ARTICLE:
There are essentially two fast-growth scenarios: one being the trendsetter scenario with the company successfully developing a new market and facing the risk of copycats; the other being the newcomer scenario where a competitive product rapidly gains market share in an existing market.
For trendsetters, the primary goal is likely to be covering the company’s product. For newcomers, it becomes more important to cover logical evolutions of competitor products, as the company’s own IP can only have an economic effect if an aggressive competitor is interested in using it and willing to enter negotiations. The faster it gains market share, the more likely competitors will be motivated to take action against the new player in the market.
Close co-ordination of the IP position with the company’s economic growth strategy is essential, although is rarely the case. Far too often, IP remains largely detached from management and treated according to the standard, ‘we have to protect our products’, which often falls short.
A great deal of misunderstanding exists within the technology industry. It concerns the question: what is an IP right? more precisely, what is a patent? and what can it achieve economically?
IP rights such as patents have a distinctive protective function. They merely grant a negative prohibitive right, ie, the owner may prohibit others from using the protected creation.
However, a patent does not give its owner a positive right of use. If a product infringes a third party’s rights, it can be prohibited from sale irrespective of whether it has a patent. The implications for IP strategy are far reaching, especially during fast growth.
So where to start? A careful analysis of the status quo can keep the often high investments in IP rights within reasonable limits, depending on how the following challenges are resolved:
The contribution of patents and other IP rights to the commercial goals of the company.
- The initial investment in the patent application.
- The right choice of countries for the patent application.
- The scope of protection of patents in different countries
Company goals and strategies
In general, the commercial goals and the IP strategy derived from them can affect the entire company including all subsidiaries, but they can also only relate to one business unit or a specific product area, so that a one-size-fits-all solution may not be appropriate. The economically viable IP strategy depends on factors such as the competitive situation, the maturity of both the technology area and the company, and, of course, its financial resources.

EXTRACTED ENTRIES:
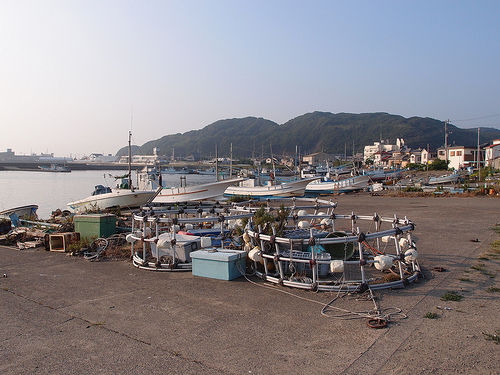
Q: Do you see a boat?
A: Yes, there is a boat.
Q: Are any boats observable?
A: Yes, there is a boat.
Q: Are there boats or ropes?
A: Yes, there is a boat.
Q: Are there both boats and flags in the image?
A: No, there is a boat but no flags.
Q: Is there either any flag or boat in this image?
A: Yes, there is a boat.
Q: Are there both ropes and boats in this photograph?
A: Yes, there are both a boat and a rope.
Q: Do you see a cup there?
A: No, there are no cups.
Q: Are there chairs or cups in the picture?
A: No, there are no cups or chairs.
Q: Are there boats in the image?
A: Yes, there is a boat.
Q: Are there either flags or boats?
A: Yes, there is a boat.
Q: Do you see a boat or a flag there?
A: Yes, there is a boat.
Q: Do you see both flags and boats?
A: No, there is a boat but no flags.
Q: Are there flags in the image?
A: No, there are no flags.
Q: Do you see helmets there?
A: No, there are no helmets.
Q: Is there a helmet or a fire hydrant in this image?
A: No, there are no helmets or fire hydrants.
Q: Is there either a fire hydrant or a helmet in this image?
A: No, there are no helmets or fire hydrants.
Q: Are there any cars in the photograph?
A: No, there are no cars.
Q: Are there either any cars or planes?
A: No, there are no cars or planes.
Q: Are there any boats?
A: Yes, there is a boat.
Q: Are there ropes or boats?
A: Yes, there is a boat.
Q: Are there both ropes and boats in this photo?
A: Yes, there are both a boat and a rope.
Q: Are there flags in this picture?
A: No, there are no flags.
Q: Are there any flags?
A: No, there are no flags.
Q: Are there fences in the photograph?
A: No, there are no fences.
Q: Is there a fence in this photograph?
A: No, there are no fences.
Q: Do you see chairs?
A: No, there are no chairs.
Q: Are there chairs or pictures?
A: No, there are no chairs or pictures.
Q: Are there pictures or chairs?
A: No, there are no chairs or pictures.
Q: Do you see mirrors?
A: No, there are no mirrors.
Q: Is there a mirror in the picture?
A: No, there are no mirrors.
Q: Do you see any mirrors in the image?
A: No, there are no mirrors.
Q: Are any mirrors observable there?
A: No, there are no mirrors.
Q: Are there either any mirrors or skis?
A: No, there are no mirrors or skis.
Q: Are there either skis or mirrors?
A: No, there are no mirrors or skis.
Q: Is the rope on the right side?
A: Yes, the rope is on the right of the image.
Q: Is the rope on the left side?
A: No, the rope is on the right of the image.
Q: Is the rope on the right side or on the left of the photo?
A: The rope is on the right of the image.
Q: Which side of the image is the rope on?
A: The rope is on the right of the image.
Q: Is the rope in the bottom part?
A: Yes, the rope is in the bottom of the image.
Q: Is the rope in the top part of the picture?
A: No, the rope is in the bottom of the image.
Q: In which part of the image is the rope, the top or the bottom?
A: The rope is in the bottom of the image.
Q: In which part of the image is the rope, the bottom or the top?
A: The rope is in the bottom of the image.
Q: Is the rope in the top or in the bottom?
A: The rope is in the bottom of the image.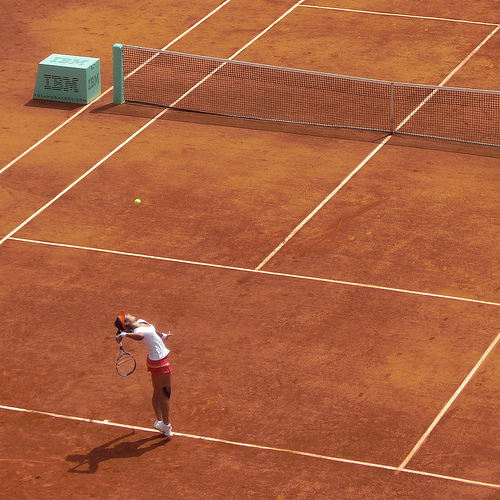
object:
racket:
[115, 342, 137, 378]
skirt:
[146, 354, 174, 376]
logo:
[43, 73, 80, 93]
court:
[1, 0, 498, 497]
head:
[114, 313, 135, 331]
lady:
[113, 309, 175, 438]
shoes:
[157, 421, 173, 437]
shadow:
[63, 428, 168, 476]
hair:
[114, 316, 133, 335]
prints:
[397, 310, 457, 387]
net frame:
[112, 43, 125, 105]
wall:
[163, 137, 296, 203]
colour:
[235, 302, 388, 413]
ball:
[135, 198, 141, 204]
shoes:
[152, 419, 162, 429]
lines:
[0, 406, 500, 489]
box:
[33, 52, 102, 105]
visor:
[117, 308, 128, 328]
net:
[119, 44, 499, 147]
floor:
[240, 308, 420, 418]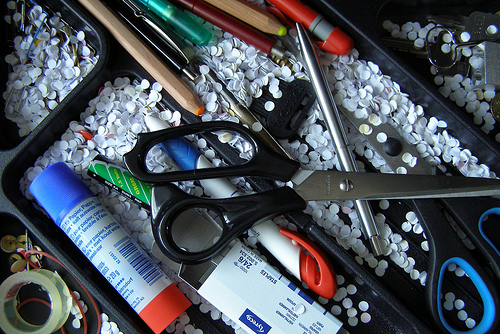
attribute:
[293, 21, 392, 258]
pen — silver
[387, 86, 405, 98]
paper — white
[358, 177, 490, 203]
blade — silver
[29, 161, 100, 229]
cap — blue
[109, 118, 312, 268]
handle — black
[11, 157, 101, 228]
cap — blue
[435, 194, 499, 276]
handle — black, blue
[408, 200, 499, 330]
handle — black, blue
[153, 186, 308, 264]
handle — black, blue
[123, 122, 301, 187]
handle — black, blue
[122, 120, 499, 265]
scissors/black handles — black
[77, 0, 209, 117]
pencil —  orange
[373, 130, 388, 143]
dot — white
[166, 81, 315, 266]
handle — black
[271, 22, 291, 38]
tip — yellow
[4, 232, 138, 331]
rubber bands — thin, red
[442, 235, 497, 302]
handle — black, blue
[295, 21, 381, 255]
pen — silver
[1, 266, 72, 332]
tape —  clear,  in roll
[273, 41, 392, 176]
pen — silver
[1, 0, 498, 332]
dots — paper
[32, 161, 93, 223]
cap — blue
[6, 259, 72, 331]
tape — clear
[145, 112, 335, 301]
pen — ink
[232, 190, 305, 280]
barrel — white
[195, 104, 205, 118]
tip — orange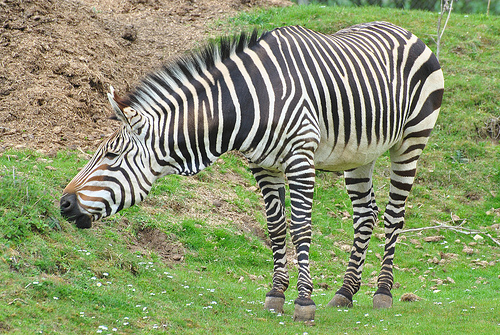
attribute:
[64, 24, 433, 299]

OBJECTIVES:
**a.** Summarize the article on IP strategy above in two sentences.
**b.** Reproduce the passage of the article on IP strategy between "There are essentially" and "in the market.", inclusive.

SOLVED TASKS:
**a.** Fast-growing companies are either trendsetters that develop a new market and risk copycats, or newcomers that rapidly gain share in an existing market, and each needs its IP position closely coordinated with its growth strategy. Because a patent grants only a right to prohibit others and no positive right of use, a careful analysis of the status quo, of company goals, and of factors such as competition, maturity, and financial resources should guide IP investment.

**b.**
There are essentially two fast-growth scenarios: one being the trendsetter scenario with the company successfully developing a new market and facing the risk of copycats; the other being the newcomer scenario where a competitive product rapidly gains market share in an existing market.
For trendsetters, the primary goal is likely to be covering the company’s product. For newcomers, it becomes more important to cover logical evolutions of competitor products, as the company’s own IP can only have an economic effect if an aggressive competitor is interested in using it and willing to enter negotiations. The faster it gains market share, the more likely competitors will be motivated to take action against the new player in the market.